Comparing R and Python Vectorization and Optimization

In the R language, optimization can be achieved by using purrr::map() or furrr::future_map() functions. However, I am not sure how does optimization works for np.array() methods. Indeed, I would like to understand how does Python and R scales out to parallel processing [1, 2] in terms of complexity and performance.

Thus, the following questions arise:

How does the optimization of np.array() in Python works comparing to purrr::map() and furrr::future_map() functions in the R language?

By doing a simple tictoc test on purrr/furrr, I can observe that we have a big win from vectorization in both cases.
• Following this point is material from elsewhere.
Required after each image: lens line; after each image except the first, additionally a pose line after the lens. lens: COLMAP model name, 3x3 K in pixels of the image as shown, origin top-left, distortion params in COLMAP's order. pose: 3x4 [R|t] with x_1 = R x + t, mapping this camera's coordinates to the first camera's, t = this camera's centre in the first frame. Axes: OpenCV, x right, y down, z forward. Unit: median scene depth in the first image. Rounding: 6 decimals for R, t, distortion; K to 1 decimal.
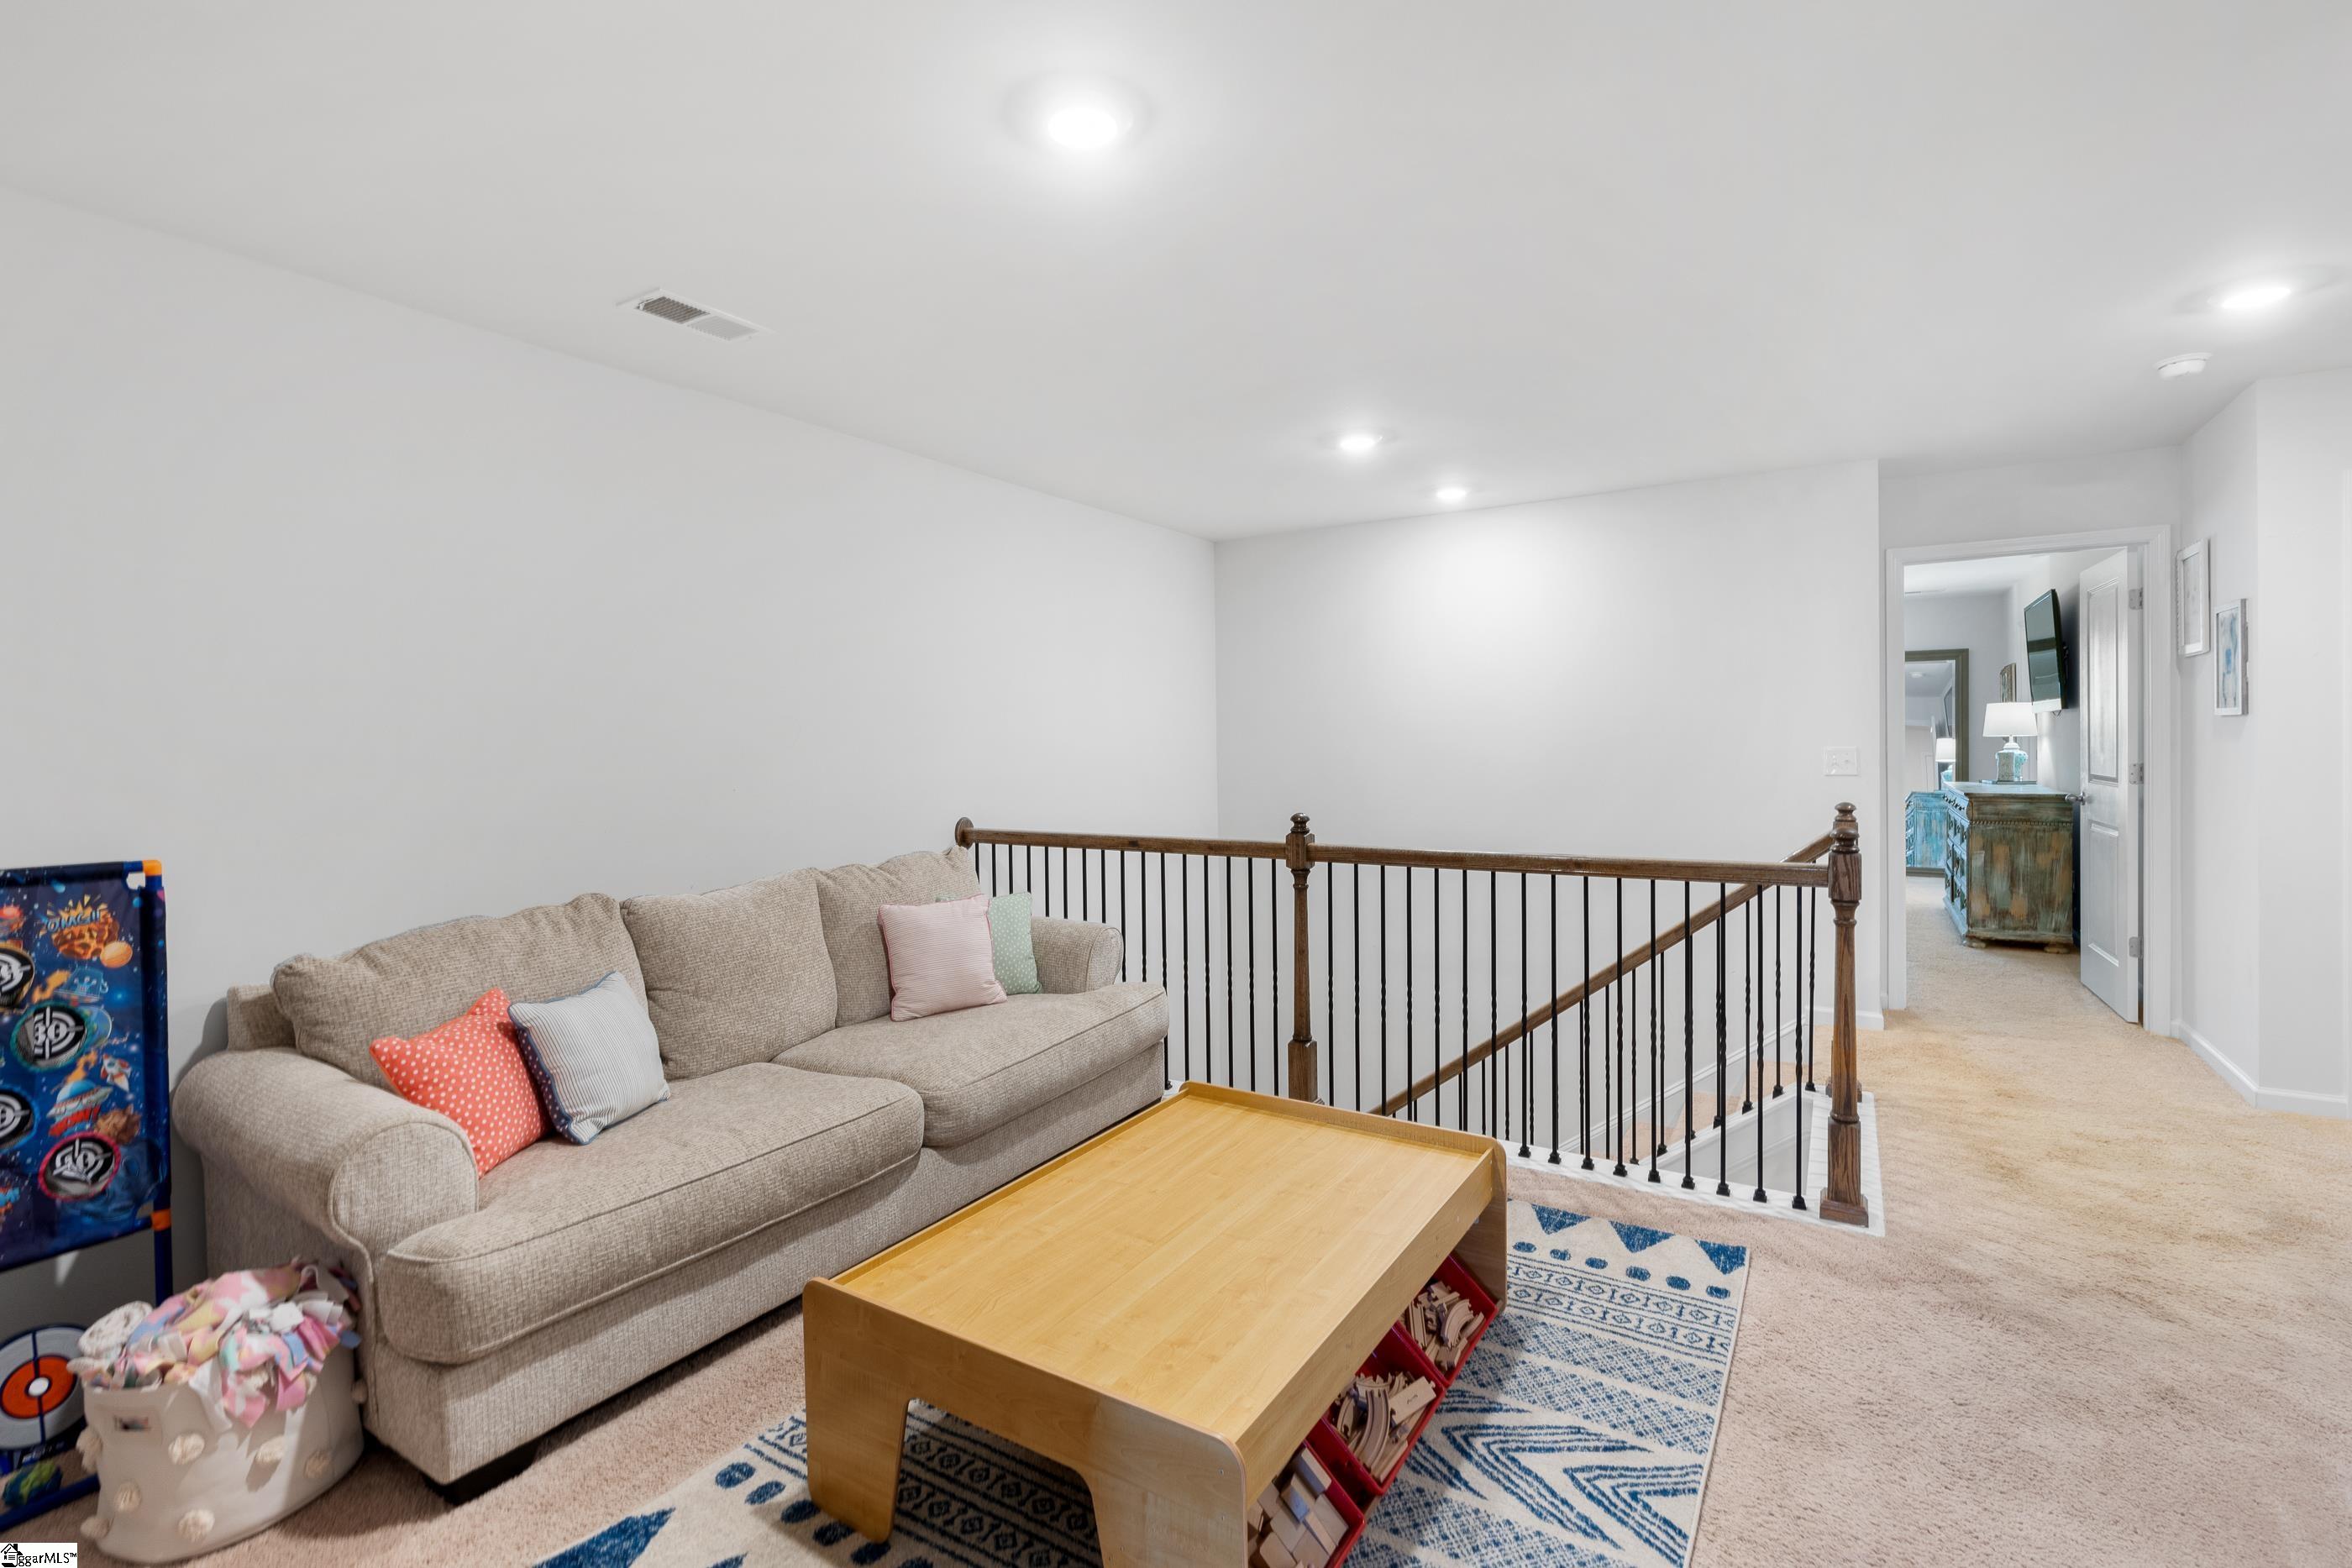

Nonetheless, I can also notice that the results seem to show that the R language is just fundamentally faster.

Python

import time

a = np.random.rand(1000000)
b = np.random.rand(1000000)

tic = time.time()
c = np.dot(a,b)
toc = time.time()

print ("Vectorized version:" + str(1000*(toc-tic)) +"ms")

c = 0
tic = time.time()
for i in range(1000000):
  c += a[i]*b[i]
toc = time.time()

print("For loop:" + str(1000*(toc-tic)) +"ms")

Output

Vectorized version: 54.151296615600586ms

For loop: 676.0082244873047ms

R

a <- runif(1000000,0,1)
b <- runif(1000000,0,1)

c = 0
tictoc::tic()
c = sum(a * b)
tictoc::toc()

c = 0
tictoc::tic()
  for (i in 1:length(a)) {
    c = a[i]*b[i] + c
  }
tictoc::toc()

Output

Vectorized version: 0.013 sec elapsed

For loop: 0.065 sec elapsed

References

[1] Ross Ihaka & Robert Gentleman (1996) R: A Language for Data Analysis and Graphics, Journal of Computational and Graphical Statistics, 5:3, 299-314, DOI: 10.1080/10618600.1996.10474713

[2] S. van der Walt, S. C. Colbert and G. Varoquaux, "The NumPy Array: A Structure for Efficient Numerical Computation," in Computing in Science & Engineering, vol. 13, no. 2, pp. 22-30, March-April 2011, doi: 10.1109/MCSE.2011.37

Solution

I believe numpy wraps some of its "primitive" objects in wrapper classes which are, themselves, Python (eg. this one). When looking at the R mirror source, I conversely find an array class that's basically native code (aka C). That extra indirection layer alone could explain the difference in speed, I guess.